2. Gametophytic Self-incompatibility (GSI):
This form of self-incompatibility is more common than SSI but not so well understood. It occurs in nearly one-half of all the families of angiosperms, including
- the Solanaceae [potatoes, tomatoes (wild, not cultivated), and tobacco]
- beets (Beta vulgaris)
- many types of grass
- The S loci are (as in SSI plants) extremely polymorphic; that is, there is an abundance of multiple alleles in the population.
- Incompatibility is controlled by the single S allele in the haploid pollen grain.
- Thus a pollen grain will grow in any pistil that does not contain the same allele (so, as shown here and in contrast to what happens in SSI, S2 pollen from an S1S2) parent will grow down an S1S3 style.

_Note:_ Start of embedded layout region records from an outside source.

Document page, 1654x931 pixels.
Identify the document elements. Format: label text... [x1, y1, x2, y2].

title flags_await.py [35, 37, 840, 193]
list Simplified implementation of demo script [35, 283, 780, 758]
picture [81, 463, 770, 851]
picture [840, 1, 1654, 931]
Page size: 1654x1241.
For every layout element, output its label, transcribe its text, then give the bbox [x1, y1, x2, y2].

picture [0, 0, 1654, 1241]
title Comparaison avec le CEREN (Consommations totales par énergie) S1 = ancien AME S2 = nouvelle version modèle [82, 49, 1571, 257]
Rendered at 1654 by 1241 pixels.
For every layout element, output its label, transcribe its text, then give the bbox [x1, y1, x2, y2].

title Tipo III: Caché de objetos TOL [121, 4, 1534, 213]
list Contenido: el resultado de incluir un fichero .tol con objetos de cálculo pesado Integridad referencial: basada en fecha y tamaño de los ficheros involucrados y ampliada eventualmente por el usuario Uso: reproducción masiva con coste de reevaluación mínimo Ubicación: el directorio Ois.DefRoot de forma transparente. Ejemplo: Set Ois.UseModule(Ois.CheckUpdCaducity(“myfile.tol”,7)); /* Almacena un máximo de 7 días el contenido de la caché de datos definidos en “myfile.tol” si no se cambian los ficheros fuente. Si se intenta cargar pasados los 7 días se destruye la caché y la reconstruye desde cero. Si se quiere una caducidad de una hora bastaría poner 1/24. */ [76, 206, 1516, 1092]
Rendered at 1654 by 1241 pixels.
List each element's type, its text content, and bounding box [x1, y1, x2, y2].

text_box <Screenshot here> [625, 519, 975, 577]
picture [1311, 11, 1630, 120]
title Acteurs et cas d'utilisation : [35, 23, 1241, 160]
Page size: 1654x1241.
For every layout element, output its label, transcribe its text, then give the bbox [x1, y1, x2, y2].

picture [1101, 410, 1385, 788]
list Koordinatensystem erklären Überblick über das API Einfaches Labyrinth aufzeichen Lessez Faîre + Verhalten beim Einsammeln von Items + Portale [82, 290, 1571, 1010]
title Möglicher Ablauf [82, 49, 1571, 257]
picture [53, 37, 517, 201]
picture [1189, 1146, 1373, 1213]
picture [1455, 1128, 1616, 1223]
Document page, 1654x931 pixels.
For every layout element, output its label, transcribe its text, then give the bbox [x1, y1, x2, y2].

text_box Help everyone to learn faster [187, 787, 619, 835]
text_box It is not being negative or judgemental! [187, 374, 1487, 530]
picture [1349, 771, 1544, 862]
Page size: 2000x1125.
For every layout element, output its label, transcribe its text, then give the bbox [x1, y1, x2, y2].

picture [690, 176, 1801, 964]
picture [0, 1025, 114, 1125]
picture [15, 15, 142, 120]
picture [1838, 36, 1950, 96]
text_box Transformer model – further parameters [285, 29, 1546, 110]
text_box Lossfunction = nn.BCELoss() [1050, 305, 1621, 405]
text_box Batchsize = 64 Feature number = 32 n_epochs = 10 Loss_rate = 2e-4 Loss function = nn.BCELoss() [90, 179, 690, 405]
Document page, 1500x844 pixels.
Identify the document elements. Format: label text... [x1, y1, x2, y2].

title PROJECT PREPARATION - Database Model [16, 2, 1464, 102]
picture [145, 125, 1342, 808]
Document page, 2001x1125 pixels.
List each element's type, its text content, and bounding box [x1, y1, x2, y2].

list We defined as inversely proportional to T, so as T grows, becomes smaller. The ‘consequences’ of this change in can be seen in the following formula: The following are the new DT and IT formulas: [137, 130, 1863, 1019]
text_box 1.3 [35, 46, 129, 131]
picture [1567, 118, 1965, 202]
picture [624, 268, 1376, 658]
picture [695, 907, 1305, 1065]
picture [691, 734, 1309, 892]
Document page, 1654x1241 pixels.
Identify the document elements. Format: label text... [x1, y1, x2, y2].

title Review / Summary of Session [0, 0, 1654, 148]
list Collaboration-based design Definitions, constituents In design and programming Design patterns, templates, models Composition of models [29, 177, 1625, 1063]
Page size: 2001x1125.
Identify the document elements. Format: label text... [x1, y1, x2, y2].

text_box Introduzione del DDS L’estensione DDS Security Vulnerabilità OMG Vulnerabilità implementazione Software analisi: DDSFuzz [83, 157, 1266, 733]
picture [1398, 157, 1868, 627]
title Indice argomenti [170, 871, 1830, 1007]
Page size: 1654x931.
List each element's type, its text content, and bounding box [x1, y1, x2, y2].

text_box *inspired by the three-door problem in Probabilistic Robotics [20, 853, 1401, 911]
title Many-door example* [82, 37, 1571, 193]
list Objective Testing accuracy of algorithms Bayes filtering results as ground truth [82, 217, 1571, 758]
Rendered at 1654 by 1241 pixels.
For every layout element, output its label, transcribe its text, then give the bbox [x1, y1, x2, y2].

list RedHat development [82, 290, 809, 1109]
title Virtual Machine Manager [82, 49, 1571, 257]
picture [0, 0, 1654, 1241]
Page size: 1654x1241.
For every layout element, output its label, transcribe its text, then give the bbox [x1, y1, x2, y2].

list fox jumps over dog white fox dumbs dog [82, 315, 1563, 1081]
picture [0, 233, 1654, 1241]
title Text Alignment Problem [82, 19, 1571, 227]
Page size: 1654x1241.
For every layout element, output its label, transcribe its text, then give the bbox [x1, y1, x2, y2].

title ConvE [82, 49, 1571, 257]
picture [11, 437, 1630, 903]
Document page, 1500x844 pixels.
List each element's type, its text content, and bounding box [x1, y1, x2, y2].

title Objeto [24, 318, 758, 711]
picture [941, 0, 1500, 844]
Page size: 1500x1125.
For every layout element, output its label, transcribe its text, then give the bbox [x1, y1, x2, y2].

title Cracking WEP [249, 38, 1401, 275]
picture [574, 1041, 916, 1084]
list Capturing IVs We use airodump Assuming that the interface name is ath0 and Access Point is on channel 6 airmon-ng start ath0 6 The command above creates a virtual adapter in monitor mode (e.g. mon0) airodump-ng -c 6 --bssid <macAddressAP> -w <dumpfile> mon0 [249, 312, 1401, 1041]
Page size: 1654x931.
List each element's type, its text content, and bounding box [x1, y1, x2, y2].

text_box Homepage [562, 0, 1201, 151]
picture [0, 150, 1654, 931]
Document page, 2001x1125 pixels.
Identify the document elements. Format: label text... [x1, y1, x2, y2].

This appears to be the mechanism in the Petunia:
- All pollen grains- incompatible as well as compatible germinate forming pollen tubes that begin to grow down the style.
- However, the growth of incompatible pollen tubes stops in the style while compatible tubes go on to fertilize the egg in the ovary.
- The block within incompatible pollen tubes is created by an S-locus-encoded ribonuclease (S-RNase), which is
- synthesized within the style;
- enters the pollen tube and
- destroys its RNA molecules
- halting pollen tube growth.
- The RNase molecules contain a hypervariable region, each encoded by a different allele, which establishes each S specificity (S1, S2, S3, etc.).
- The pollen tube expresses a protein designated SLF that binds S-RNase. SLF also exists in different S-specificities (S1, S2, S3, etc.).
- Incompatible (“nonself’’) tubes, the SCF triggers the degradation (in proteasomes) of the S-RNase thus permitting RNAs in the pollen tube to survive and growth to continue.
- In incompatible (“self”) tubes the interaction of, for example, the S1 SCF with the S1 S-RNase blocks its degradation so the RNAs of the pollen tube are destroyed and growth is halted.